Hernandez’s lawyer, Angelo Leroy Cameron, said little throughout the hearing.
Anthony Lowrie, 21, and Alycia McNeill, 20, were also in the home during the beating, prosecutors said Thursday, when preliminary hearings for the two were scheduled to take place. They told investigators they had been upstairs playing video games, prosecutors said.
Both Lowrie, who is Hernandez’s cousin, and McNeill were charged with obstruction and lying to police.
McNeill waived her right to a hearing. Presenting evidence in Lowrie’s hearing, prosecutors said the man had lied to investigators about key details in the case.
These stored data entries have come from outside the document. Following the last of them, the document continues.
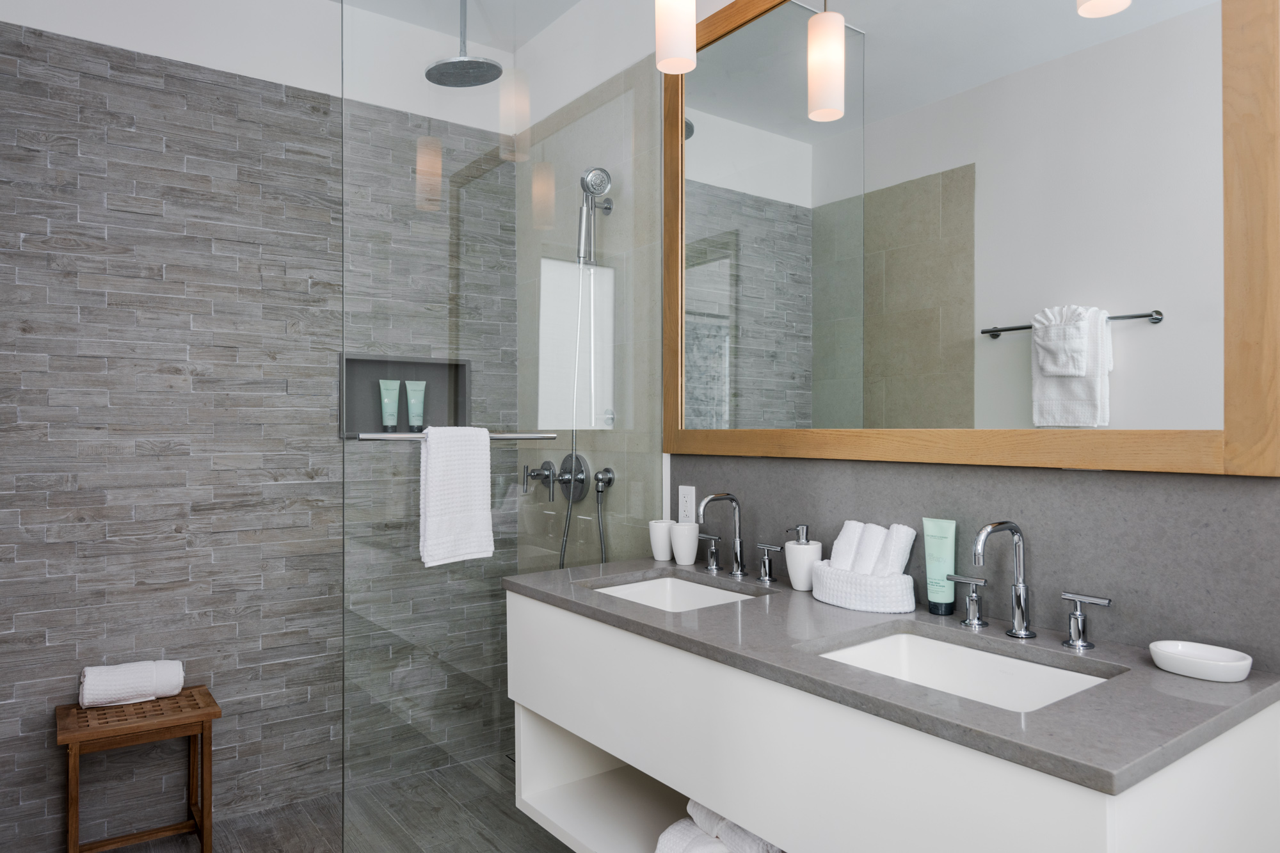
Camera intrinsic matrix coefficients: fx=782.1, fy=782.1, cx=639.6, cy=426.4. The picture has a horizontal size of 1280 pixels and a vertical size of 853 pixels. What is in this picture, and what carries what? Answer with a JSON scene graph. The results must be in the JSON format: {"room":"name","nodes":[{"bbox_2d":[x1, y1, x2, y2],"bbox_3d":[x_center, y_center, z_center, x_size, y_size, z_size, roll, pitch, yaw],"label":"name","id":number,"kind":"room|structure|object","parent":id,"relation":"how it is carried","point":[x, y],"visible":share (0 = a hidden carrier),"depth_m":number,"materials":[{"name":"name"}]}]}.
{"room":"bathroom","nodes":[
{"label":"bathroom","id":0,"kind":"room"},
{"bbox_2d":[0,5,520,848],"bbox_3d":[-1.243,-0.108,2.678,1.782,2.764,0.132,0,0,-36],"label":"tiled wall","id":1,"kind":"structure","parent":0,"point":[38,570],"depth_m":2.43,"materials":[{"name":"grey tile"}]},
{"bbox_2d":[339,352,472,437],"bbox_3d":[-0.867,-0.105,2.885,0.499,0.297,0.113,0,0,-36],"label":"shower niche","id":2,"kind":"object","parent":1,"relation":"in","point":[349,361],"visible":0.67,"depth_m":2.88,"materials":[{"name":"grey tile"}]},
{"bbox_2d":[378,378,400,431],"bbox_3d":[-0.911,-0.079,2.841,0.072,0.179,0.039,0,0,-36],"label":"green tube","id":3,"kind":"object","parent":2,"relation":"in","point":[394,421],"visible":0.95,"depth_m":2.83,"materials":[{"name":"green plastic"}]},
{"bbox_2d":[404,379,426,431],"bbox_3d":[-0.828,-0.076,2.888,0.072,0.178,0.039,0,0,-36],"label":"green tube","id":4,"kind":"object","parent":2,"relation":"in","point":[411,401],"visible":0.95,"depth_m":2.88,"materials":[{"name":"green plastic"}]},
{"bbox_2d":[55,752,583,852],"bbox_3d":[-0.154,1.316,1.148,2.061,0.101,3.993,0,0,-36],"label":"floor","id":5,"kind":"structure","parent":0,"point":[136,847],"depth_m":2.43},
{"bbox_2d":[62,684,219,852],"bbox_3d":[-1.441,1.038,2.263,0.357,0.463,0.293,0,0,-36],"label":"wooden stool","id":6,"kind":"object","parent":5,"relation":"on","point":[201,732],"visible":0.86,"depth_m":2.22,"materials":[{"name":"brown wood"}]},
{"bbox_2d":[76,659,184,708],"bbox_3d":[-1.494,0.747,2.298,0.255,0.109,0.136,0,0,-36],"label":"rolled towel","id":7,"kind":"object","parent":6,"relation":"on","point":[144,675],"visible":0.98,"depth_m":2.25,"materials":[{"name":"white fabric"}]},
{"bbox_2d":[336,0,661,852],"bbox_3d":[-0.337,-0.059,2.155,0.953,2.594,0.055,0,0,-36],"label":"glass shower panel","id":8,"kind":"object","parent":5,"relation":"on","point":[424,180],"visible":0.87,"depth_m":2.09,"materials":[{"name":"glass"}]},
{"bbox_2d":[352,431,554,440],"bbox_3d":[-0.489,0.025,2.072,0.522,0.026,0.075,0,0,-36],"label":"towel bar","id":9,"kind":"object","parent":8,"relation":"attached to","point":[512,436],"visible":0.74,"depth_m":1.99,"materials":[{"name":"silver metal"}]},
{"bbox_2d":[417,424,494,567],"bbox_3d":[-0.483,0.176,2.052,0.196,0.358,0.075,0,0,-36],"label":"hand towel","id":10,"kind":"object","parent":9,"relation":"hanging from","point":[434,483],"visible":0.99,"depth_m":2.03,"materials":[{"name":"white fabric"}]},
{"bbox_2d":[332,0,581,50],"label":"ceiling","id":11,"kind":"structure","parent":0,"point":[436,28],"depth_m":2.76,"materials":[{"name":"white paint"}]},
{"bbox_2d":[423,0,503,87],"bbox_3d":[-0.565,-1.288,2.493,0.222,0.355,0.228,0,0,-36],"label":"rain shower head","id":12,"kind":"object","parent":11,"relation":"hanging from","point":[436,65],"visible":0.99,"depth_m":2.47},
{"bbox_2d":[654,0,698,73],"bbox_3d":[0.083,-1.170,1.807,0.114,0.691,0.114,0,0,-36],"label":"pendant light","id":13,"kind":"object","parent":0,"point":[680,48],"visible":1,"depth_m":1.76,"materials":[{"name":"white glass"}]},
{"bbox_2d":[520,0,1279,678],"bbox_3d":[0.883,-0.137,1.407,0.104,2.777,2.827,0,0,-36],"label":"right wall","id":14,"kind":"structure","parent":0,"point":[978,483],"depth_m":1.45,"materials":[{"name":"grey"}]},
{"bbox_2d":[521,459,556,502],"bbox_3d":[-0.381,0.190,2.873,0.092,0.145,0.118,0,0,-36],"label":"shower valve","id":15,"kind":"object","parent":14,"relation":"attached to","point":[527,468],"visible":0.95,"depth_m":2.86,"materials":[{"name":"silver metal"}]},
{"bbox_2d":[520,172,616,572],"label":"shower set","id":16,"kind":"object","parent":14,"relation":"attached to","point":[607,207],"visible":0.75,"depth_m":2.63,"materials":[{"name":"silver metal"}]},
{"bbox_2d":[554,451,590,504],"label":"shower valve","id":17,"kind":"object","parent":14,"relation":"attached to","point":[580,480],"visible":0.8,"depth_m":2.70,"materials":[{"name":"silver metal"}]},
{"bbox_2d":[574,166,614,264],"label":"hand shower","id":18,"kind":"object","parent":14,"relation":"attached to","point":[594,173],"visible":0.94,"depth_m":2.57,"materials":[{"name":"silver metal"}]},
{"bbox_2d":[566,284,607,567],"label":"shower hose","id":19,"kind":"object","parent":18,"relation":"hanging from","point":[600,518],"visible":0.57,"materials":[{"name":"silver metal"}]},
{"bbox_2d":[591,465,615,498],"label":"shower hose connector","id":20,"kind":"object","parent":14,"relation":"attached to","point":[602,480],"visible":0.93,"depth_m":2.55,"materials":[{"name":"silver metal"}]},
{"bbox_2d":[499,589,1279,852],"bbox_3d":[0.315,0.585,1.582,0.595,0.825,1.434,0,0,-36],"label":"vanity cabinet","id":21,"kind":"object","parent":14,"relation":"attached to","point":[547,710],"visible":0.79,"depth_m":1.31,"materials":[{"name":"white paint"}]},
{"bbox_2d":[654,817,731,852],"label":"rolled towel","id":22,"kind":"object","parent":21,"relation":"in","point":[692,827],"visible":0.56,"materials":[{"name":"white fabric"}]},
{"bbox_2d":[652,798,782,852],"bbox_3d":[0.232,0.844,1.584,0.317,0.186,0.324,0,0,-36],"label":"folded towel","id":23,"kind":"object","parent":21,"relation":"in","point":[677,841],"visible":0.42,"depth_m":1.54,"materials":[{"name":"white fabric"}]},
{"bbox_2d":[504,560,1279,794],"bbox_3d":[0.343,0.407,1.661,0.598,0.029,1.573,0,0,-36],"label":"countertop","id":24,"kind":"structure","parent":21,"relation":"on","point":[1178,682],"depth_m":1.21,"materials":[{"name":"grey stone"}]},
{"bbox_2d":[648,519,673,560],"bbox_3d":[0.068,0.331,2.287,0.079,0.109,0.080,0,0,-36],"label":"cup","id":25,"kind":"object","parent":24,"relation":"on","point":[662,536],"visible":0.9,"depth_m":2.26,"materials":[{"name":"white ceramic"}]},
{"bbox_2d":[590,574,763,611],"bbox_3d":[0.072,0.482,1.912,0.372,0.128,0.444,0,0,-36],"label":"sink","id":26,"kind":"object","parent":24,"relation":"in","point":[667,583],"visible":0.29,"depth_m":2.10,"materials":[{"name":"white ceramic"}]},
{"bbox_2d":[669,520,700,564],"bbox_3d":[0.127,0.329,2.222,0.083,0.114,0.084,0,0,-36],"label":"cup","id":27,"kind":"object","parent":24,"relation":"on","point":[685,548],"visible":1,"depth_m":2.19,"materials":[{"name":"white ceramic"}]},
{"bbox_2d":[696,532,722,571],"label":"faucet handle","id":28,"kind":"object","parent":24,"relation":"on","point":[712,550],"visible":0.97,"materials":[{"name":"silver metal"}]},
{"bbox_2d":[693,490,776,581],"bbox_3d":[0.219,0.276,2.013,0.150,0.216,0.328,0,0,-36],"label":"faucet","id":29,"kind":"object","parent":24,"relation":"on","point":[737,563],"visible":0.99,"depth_m":2.02,"materials":[{"name":"silver metal"}]},
{"bbox_2d":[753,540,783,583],"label":"faucet handle","id":30,"kind":"object","parent":24,"relation":"on","point":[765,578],"visible":0.97,"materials":[{"name":"silver metal"}]},
{"bbox_2d":[784,524,821,590],"bbox_3d":[0.388,0.308,1.859,0.086,0.151,0.087,0,0,-36],"label":"soap dispenser","id":31,"kind":"object","parent":24,"relation":"on","point":[800,583],"visible":0.98,"depth_m":1.83,"materials":[{"name":"white ceramic"}]},
{"bbox_2d":[813,560,915,612],"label":"basket","id":32,"kind":"object","parent":24,"relation":"on","point":[840,603],"visible":0.8,"depth_m":1.64,"materials":[{"name":"white fabric"}]},
{"bbox_2d":[829,519,867,568],"bbox_3d":[0.478,0.292,1.751,0.091,0.160,0.077,0,0,-36],"label":"rolled towel","id":33,"kind":"object","parent":32,"relation":"in","point":[840,543],"visible":0.57,"depth_m":1.73,"materials":[{"name":"white fabric"}]},
{"bbox_2d":[849,522,890,575],"bbox_3d":[0.504,0.289,1.714,0.093,0.157,0.079,0,0,-36],"label":"rolled towel","id":34,"kind":"object","parent":32,"relation":"in","point":[872,528],"visible":0.66,"depth_m":1.69,"materials":[{"name":"white fabric"}]},
{"bbox_2d":[871,522,916,578],"bbox_3d":[0.536,0.291,1.675,0.077,0.159,0.080,0,0,-36],"label":"rolled towel","id":35,"kind":"object","parent":32,"relation":"in","point":[895,541],"visible":0.7,"depth_m":1.65,"materials":[{"name":"white fabric"}]},
{"bbox_2d":[921,517,957,615],"bbox_3d":[0.617,0.287,1.614,0.042,0.191,0.066,0,0,-36],"label":"green tube","id":36,"kind":"object","parent":24,"relation":"on","point":[928,550],"visible":0.96,"depth_m":1.60,"materials":[{"name":"green plastic"}]},
{"bbox_2d":[812,627,1117,712],"bbox_3d":[0.519,0.473,1.294,0.357,0.130,0.448,0,0,-36],"label":"sink","id":37,"kind":"object","parent":24,"relation":"in","point":[950,648],"visible":0.36,"depth_m":1.43,"materials":[{"name":"white ceramic"}]},
{"bbox_2d":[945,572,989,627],"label":"tap handle","id":38,"kind":"object","parent":24,"relation":"on","point":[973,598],"visible":0.96,"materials":[{"name":"silver metal"}]},
{"bbox_2d":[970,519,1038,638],"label":"faucet","id":39,"kind":"object","parent":24,"relation":"on","point":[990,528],"visible":0.99,"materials":[{"name":"silver metal"}]},
{"bbox_2d":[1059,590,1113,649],"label":"tap handle","id":40,"kind":"object","parent":24,"relation":"on","point":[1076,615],"visible":0.96,"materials":[{"name":"silver metal"}]},
{"bbox_2d":[1148,640,1251,682],"bbox_3d":[0.870,0.365,1.218,0.099,0.032,0.132,0,0,-36],"label":"soap dish","id":41,"kind":"object","parent":24,"relation":"on","point":[1186,653],"visible":0.99,"depth_m":1.21,"materials":[{"name":"white ceramic"}]},
{"bbox_2d":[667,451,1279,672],"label":"backsplash","id":42,"kind":"structure","parent":14,"relation":"attached to","point":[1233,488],"depth_m":1.44,"materials":[{"name":"grey stone"}]},
{"bbox_2d":[677,484,695,523],"bbox_3d":[0.139,0.234,2.321,0.008,0.117,0.071,0,0,-36],"label":"wall socket","id":43,"kind":"object","parent":42,"relation":"attached to","point":[690,513],"visible":0.85,"depth_m":2.32,"materials":[{"name":"white plastic"}]},
{"bbox_2d":[672,0,1279,476],"bbox_3d":[0.514,-0.539,1.789,0.028,1.230,1.522,0,0,-36],"label":"mirror","id":44,"kind":"object","parent":14,"relation":"attached to","point":[740,361],"visible":0.99,"depth_m":1.56,"materials":[{"name":"mirror"}]}
]}

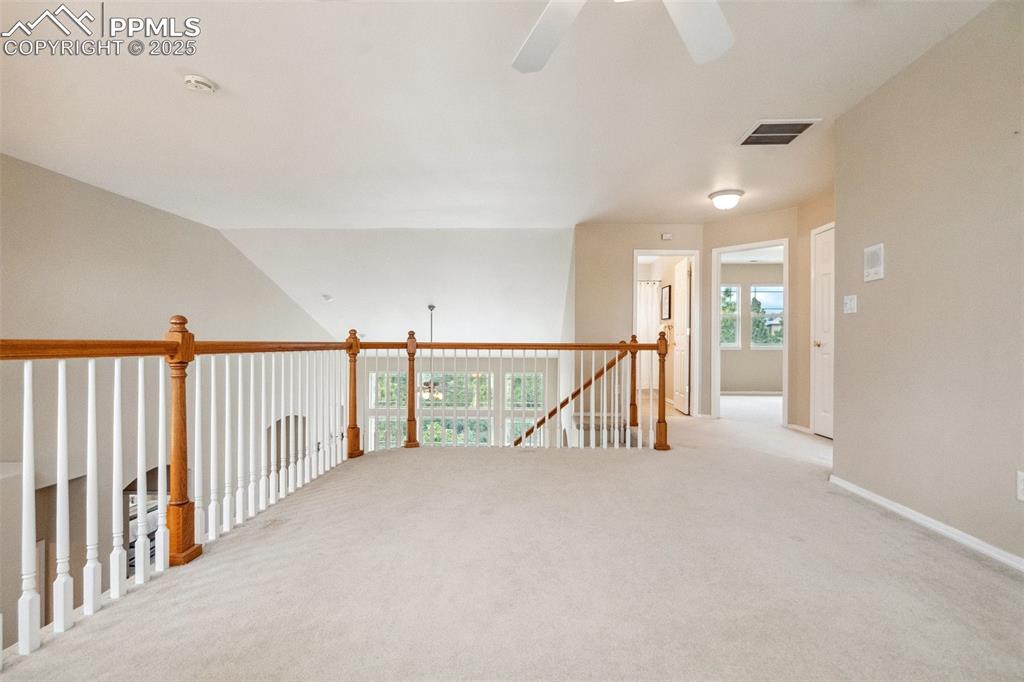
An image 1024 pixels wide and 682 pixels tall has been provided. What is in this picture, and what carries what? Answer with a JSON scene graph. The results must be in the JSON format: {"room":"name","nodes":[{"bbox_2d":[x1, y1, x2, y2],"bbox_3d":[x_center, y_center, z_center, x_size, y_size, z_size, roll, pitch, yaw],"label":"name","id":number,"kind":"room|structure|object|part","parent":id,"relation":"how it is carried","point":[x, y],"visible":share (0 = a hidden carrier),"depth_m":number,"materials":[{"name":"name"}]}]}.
{"room":"hallway","nodes":[
{"label":"hallway","id":0,"kind":"room"},
{"bbox_2d":[0,152,347,634],"bbox_3d":[-3.737,1.425,4.599,0.159,5.882,8.136,0,0,1],"label":"left wall","id":1,"kind":"structure","parent":0,"point":[103,193],"depth_m":4.44,"materials":[{"name":"paint"}]},
{"bbox_2d":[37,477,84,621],"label":"wall opening","id":2,"kind":"object","parent":1,"relation":"in","point":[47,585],"visible":0.3,"depth_m":3.83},
{"bbox_2d":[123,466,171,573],"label":"arched opening","id":3,"kind":"object","parent":1,"relation":"in","point":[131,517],"visible":0.21,"depth_m":4.83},
{"bbox_2d":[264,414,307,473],"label":"arched opening","id":4,"kind":"object","parent":1,"relation":"in","point":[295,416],"visible":0.26,"depth_m":6.98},
{"bbox_2d":[216,226,576,345],"bbox_3d":[-1.432,-0.681,7.585,5.909,1.802,3.589,0,0,1],"label":"sloped ceiling","id":5,"kind":"structure","parent":0,"point":[556,297],"depth_m":7.10,"materials":[{"name":"white paint"}]},
{"bbox_2d":[321,293,333,301],"bbox_3d":[-2.783,-0.647,6.846,0.193,0.092,0.196,0,0,1],"label":"recessed light","id":6,"kind":"object","parent":5,"relation":"attached to","point":[325,297],"visible":0.99,"depth_m":6.79,"materials":[{"name":"white"}]},
{"bbox_2d":[419,305,442,401],"bbox_3d":[-1.274,0.194,7.080,0.734,1.544,0.711,0,0,1],"label":"chandelier","id":7,"kind":"object","parent":5,"relation":"hanging from","point":[427,384],"visible":0.76,"depth_m":7.03,"materials":[{"name":"metal"}]},
{"bbox_2d":[359,353,559,447],"bbox_3d":[-1.248,1.775,9.216,4.849,3.636,0.175,0,0,1],"label":"window wall","id":8,"kind":"structure","parent":0,"point":[532,364],"depth_m":9.14,"materials":[{"name":"white paint"}]},
{"bbox_2d":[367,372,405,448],"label":"window","id":9,"kind":"structure","parent":8,"relation":"in","point":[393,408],"depth_m":8.77,"materials":[{"name":"glass"}]},
{"bbox_2d":[419,373,491,445],"bbox_3d":[-1.639,1.581,9.228,2.466,1.881,0.129,0,0,1],"label":"window","id":10,"kind":"structure","parent":8,"relation":"in","point":[471,440],"depth_m":9.19,"materials":[{"name":"glass"}]},
{"bbox_2d":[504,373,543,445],"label":"window","id":11,"kind":"structure","parent":8,"relation":"in","point":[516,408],"depth_m":9.11,"materials":[{"name":"glass"}]},
{"bbox_2d":[0,0,1000,230],"bbox_3d":[-0.037,-1.537,2.924,7.382,0.123,7.703,0,0,1],"label":"ceiling","id":12,"kind":"structure","parent":0,"point":[702,187],"depth_m":2.86,"materials":[{"name":"white paint"}]},
{"bbox_2d":[184,74,215,92],"bbox_3d":[-1.767,-1.441,2.564,0.143,0.046,0.142,0,0,1],"label":"smoke detector","id":13,"kind":"object","parent":12,"relation":"attached to","point":[203,82],"visible":0.98,"depth_m":2.54,"materials":[{"name":"white plastic"}]},
{"bbox_2d":[513,0,733,72],"bbox_3d":[0.345,-1.185,1.216,1.310,0.454,1.292,0,0,1],"label":"ceiling fan","id":14,"kind":"object","parent":12,"relation":"hanging from","point":[536,36],"visible":0.98,"depth_m":1.55,"materials":[{"name":"white"}]},
{"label":"fan blade","id":15,"kind":"part","parent":14,"relation":"part of","materials":[{"name":"white"}]},
{"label":"fan blade","id":16,"kind":"part","parent":14,"relation":"part of","materials":[{"name":"white"}]},
{"bbox_2d":[708,188,744,209],"bbox_3d":[2.138,-1.395,4.551,0.325,0.151,0.323,0,0,1],"label":"ceiling light","id":17,"kind":"object","parent":12,"relation":"attached to","point":[724,193],"visible":0.98,"depth_m":4.46,"materials":[{"name":"white glass"}]},
{"bbox_2d":[738,118,820,144],"bbox_3d":[1.840,-1.453,3.173,0.396,0.014,0.362,0,0,1],"label":"ceiling vent","id":18,"kind":"object","parent":12,"relation":"attached to","point":[800,126],"visible":1,"depth_m":3.15,"materials":[{"name":"white metal"}]},
{"bbox_2d":[0,394,1023,681],"bbox_3d":[0.671,1.132,2.637,5.396,0.306,7.198,0,0,1],"label":"carpet floor","id":19,"kind":"structure","parent":0,"point":[942,549],"depth_m":1.86,"materials":[{"name":"beige carpet"}]},
{"bbox_2d":[0,317,671,660],"bbox_3d":[-0.513,0.476,2.203,2.452,1.434,3.600,0,0,1],"label":"stair railing","id":20,"kind":"object","parent":19,"relation":"on","point":[63,378],"visible":0.98,"depth_m":2.16,"materials":[{"name":"wood"}]},
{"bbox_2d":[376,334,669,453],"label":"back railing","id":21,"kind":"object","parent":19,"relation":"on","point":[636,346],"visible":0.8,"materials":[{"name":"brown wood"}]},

Lowrie initially told police his name was Kyree Robison, a fictitious identity, and said Hernandez and Bean had taken the child to the ShopRite rather than leaving her at home.
And after Lowrie and McNeill were placed in the back of a police car, a device inside the vehicle recorded him urging her to repeat the lie about his name and other details.
Eventually, prosecutors said, Lowrie told police he heard “a baby being assaulted.”
Prosecutors also showed text messages in which Hernandez urged Bean to protect him as police began questioning her and others that month.
“You promise you got me, bae?” Hernandez wrote to Bean, according to prosecutors. He told Bean he would give her another child if she complied.
And as police closed in, Hernandez texted Lowrie: “I hate my life.” He said that Bean, who was speaking with investigators, was “the worst.”
Hernandez and Lowrie are expected to appear in court again in late May.
Conroy, the judge, said the case was “as worse as it gets” and ruled that prosecutors had presented sufficient evidence for the matter to proceed to trial.
But before sheriff’s deputies removed Hernandez from the room, the judge sought confirmation that Hernandez was indeed incarcerated at the Curran-Fromhold Correctional Facility.
“You’re at CFCF?” Conroy noted. “Good luck with that.”